* [Entries drawn from a collection]
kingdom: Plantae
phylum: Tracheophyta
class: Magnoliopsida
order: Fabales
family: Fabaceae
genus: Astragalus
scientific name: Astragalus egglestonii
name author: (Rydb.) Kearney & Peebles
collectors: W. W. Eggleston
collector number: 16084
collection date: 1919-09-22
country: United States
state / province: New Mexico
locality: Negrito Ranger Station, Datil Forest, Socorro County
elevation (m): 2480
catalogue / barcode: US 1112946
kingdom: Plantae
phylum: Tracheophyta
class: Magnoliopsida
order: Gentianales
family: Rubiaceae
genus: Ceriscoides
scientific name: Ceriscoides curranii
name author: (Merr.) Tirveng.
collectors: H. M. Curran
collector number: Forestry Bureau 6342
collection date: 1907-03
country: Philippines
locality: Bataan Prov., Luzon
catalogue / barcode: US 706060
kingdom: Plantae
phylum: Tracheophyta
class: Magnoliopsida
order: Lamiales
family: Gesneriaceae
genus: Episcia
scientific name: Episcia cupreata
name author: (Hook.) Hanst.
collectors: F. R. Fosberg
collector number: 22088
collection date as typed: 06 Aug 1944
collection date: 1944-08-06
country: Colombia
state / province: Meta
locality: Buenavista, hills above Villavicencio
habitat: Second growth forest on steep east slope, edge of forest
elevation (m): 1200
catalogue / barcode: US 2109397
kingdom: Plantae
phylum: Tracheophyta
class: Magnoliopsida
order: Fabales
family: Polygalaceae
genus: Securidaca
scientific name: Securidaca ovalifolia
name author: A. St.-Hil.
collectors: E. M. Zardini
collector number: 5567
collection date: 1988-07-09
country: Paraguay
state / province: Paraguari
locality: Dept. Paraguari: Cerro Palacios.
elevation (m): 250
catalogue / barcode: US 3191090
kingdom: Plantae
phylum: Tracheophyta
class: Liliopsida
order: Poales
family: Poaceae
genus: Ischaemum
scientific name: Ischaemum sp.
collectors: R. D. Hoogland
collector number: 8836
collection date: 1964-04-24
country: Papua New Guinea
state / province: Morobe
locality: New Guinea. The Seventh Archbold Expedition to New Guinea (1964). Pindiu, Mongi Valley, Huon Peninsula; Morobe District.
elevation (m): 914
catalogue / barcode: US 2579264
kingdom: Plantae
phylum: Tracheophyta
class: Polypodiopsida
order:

* [Job]
Copy out every line of the listing above with no changes.

* [Worked answer]
kingdom: Plantae
phylum: Tracheophyta
class: Magnoliopsida
order: Fabales
family: Fabaceae
genus: Astragalus
scientific name: Astragalus egglestonii
name author: (Rydb.) Kearney & Peebles
collectors: W. W. Eggleston
collector number: 16084
collection date: 1919-09-22
country: United States
state / province: New Mexico
locality: Negrito Ranger Station, Datil Forest, Socorro County
elevation (m): 2480
catalogue / barcode: US 1112946
kingdom: Plantae
phylum: Tracheophyta
class: Magnoliopsida
order: Gentianales
family: Rubiaceae
genus: Ceriscoides
scientific name: Ceriscoides curranii
name author: (Merr.) Tirveng.
collectors: H. M. Curran
collector number: Forestry Bureau 6342
collection date: 1907-03
country: Philippines
locality: Bataan Prov., Luzon
catalogue / barcode: US 706060
kingdom: Plantae
phylum: Tracheophyta
class: Magnoliopsida
order: Lamiales
family: Gesneriaceae
genus: Episcia
scientific name: Episcia cupreata
name author: (Hook.) Hanst.
collectors: F. R. Fosberg
collector number: 22088
collection date as typed: 06 Aug 1944
collection date: 1944-08-06
country: Colombia
state / province: Meta
locality: Buenavista, hills above Villavicencio
habitat: Second growth forest on steep east slope, edge of forest
elevation (m): 1200
catalogue / barcode: US 2109397
kingdom: Plantae
phylum: Tracheophyta
class: Magnoliopsida
order: Fabales
family: Polygalaceae
genus: Securidaca
scientific name: Securidaca ovalifolia
name author: A. St.-Hil.
collectors: E. M. Zardini
collector number: 5567
collection date: 1988-07-09
country: Paraguay
state / province: Paraguari
locality: Dept. Paraguari: Cerro Palacios.
elevation (m): 250
catalogue / barcode: US 3191090
kingdom: Plantae
phylum: Tracheophyta
class: Liliopsida
order: Poales
family: Poaceae
genus: Ischaemum
scientific name: Ischaemum sp.
collectors: R. D. Hoogland
collector number: 8836
collection date: 1964-04-24
country: Papua New Guinea
state / province: Morobe
locality: New Guinea. The Seventh Archbold Expedition to New Guinea (1964). Pindiu, Mongi Valley, Huon Peninsula; Morobe District.
elevation (m): 914
catalogue / barcode: US 2579264
kingdom: Plantae
phylum: Tracheophyta
class: Polypodiopsida
order:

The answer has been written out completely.